#### WHAT IS BEING ASKED:
Line by line, restate the material word for word, omitting any image.

#### DATASET EXCERPT:
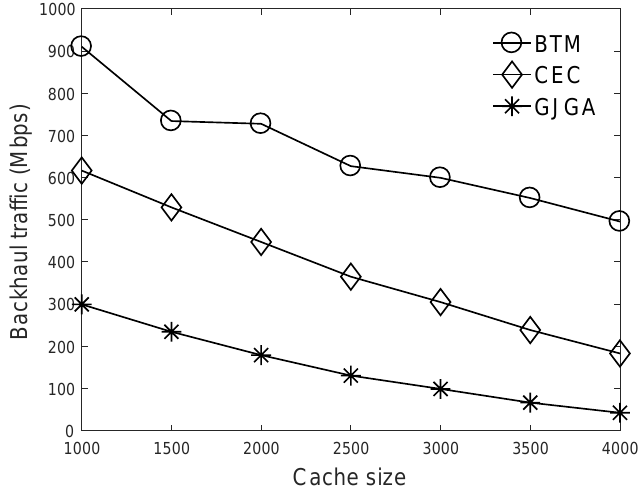
Figure 5. Effects of the cache size on the total backhaul traffic under 600 UEs and 8000 video files.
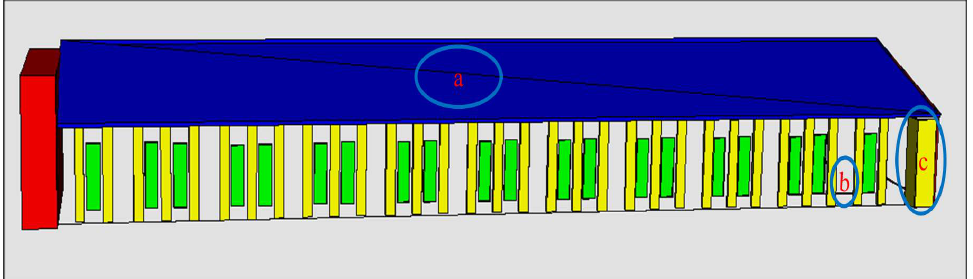
(c) Automatic reconstruction of a single-floor building model with Rule Set 2 . Compared with the reference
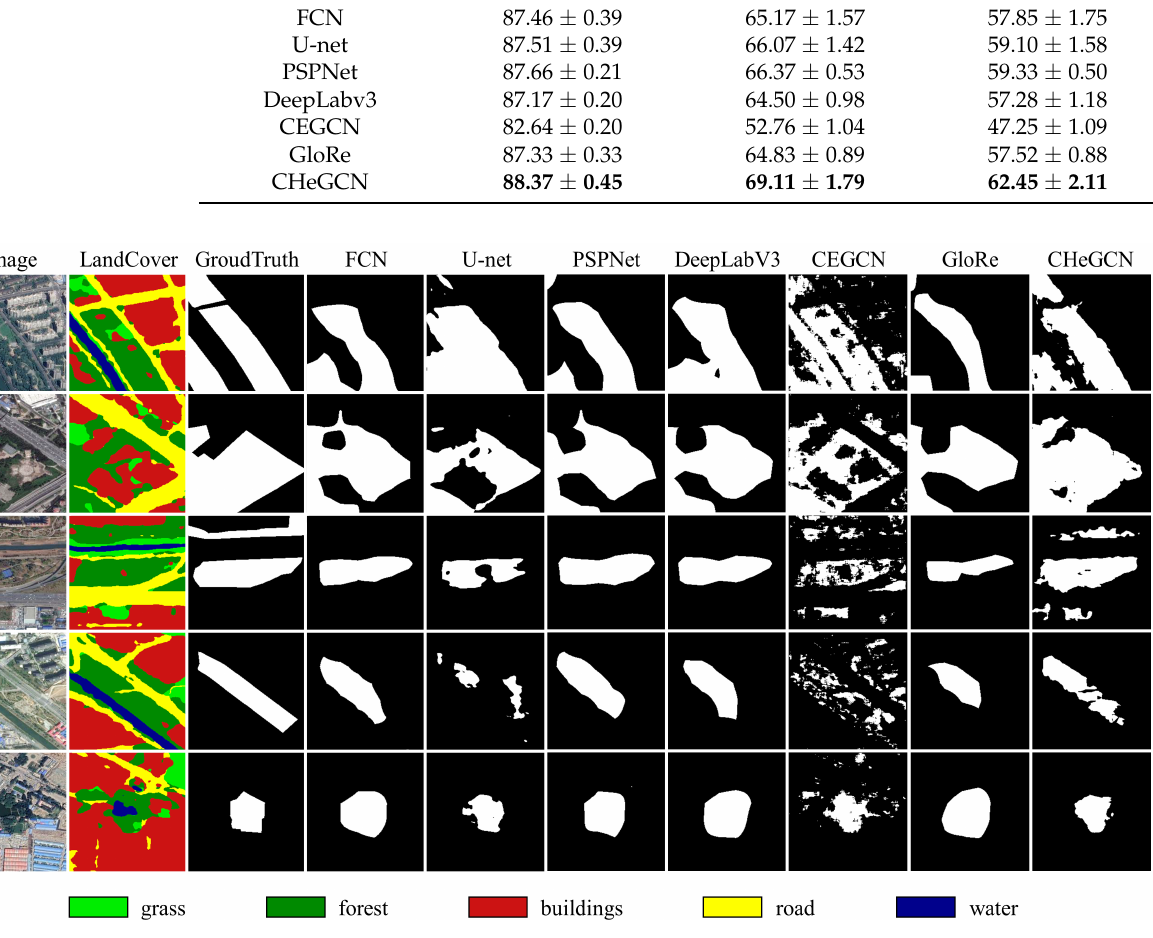
Figure 6. Qualitative segmentation results of different methods. Five examples are provided for comparison of models. The first column is the images, the second one indicates the land cover data, the third one lists the corresponding ground truth, and the following columns exhibit the segmentation results of different models. The color table for land cover categories is listed at the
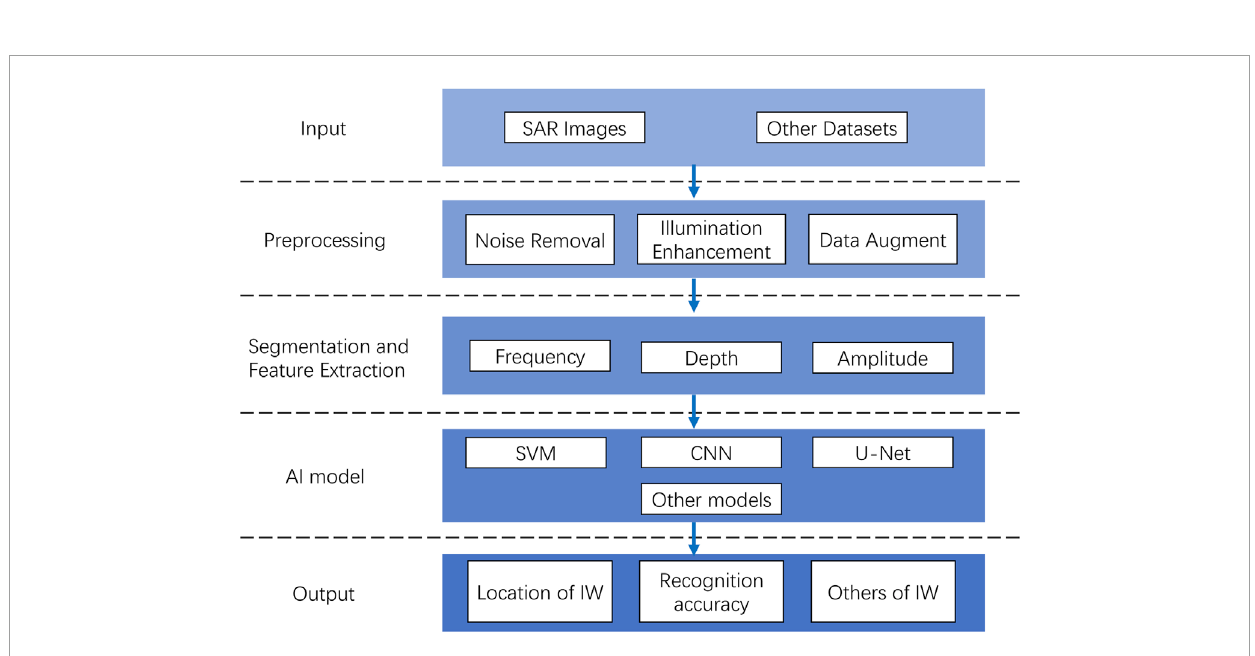
FIGURE 4 Flowchart of internal wave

#### EXERCISE RESULT:
Figure 5. Effects of the cache size on the total backhaul traffic under 600 UEs and 8000 video files.
(c) Automatic reconstruction of a single-floor building model with Rule Set 2 . Compared with the reference
Figure 6. Qualitative segmentation results of different methods. Five examples are provided for comparison of models. The first column is the images, the second one indicates the land cover data, the third one lists the corresponding ground truth, and the following columns exhibit the segmentation results of different models. The color table for land cover categories is listed at the
FIGURE 4 Flowchart of internal wave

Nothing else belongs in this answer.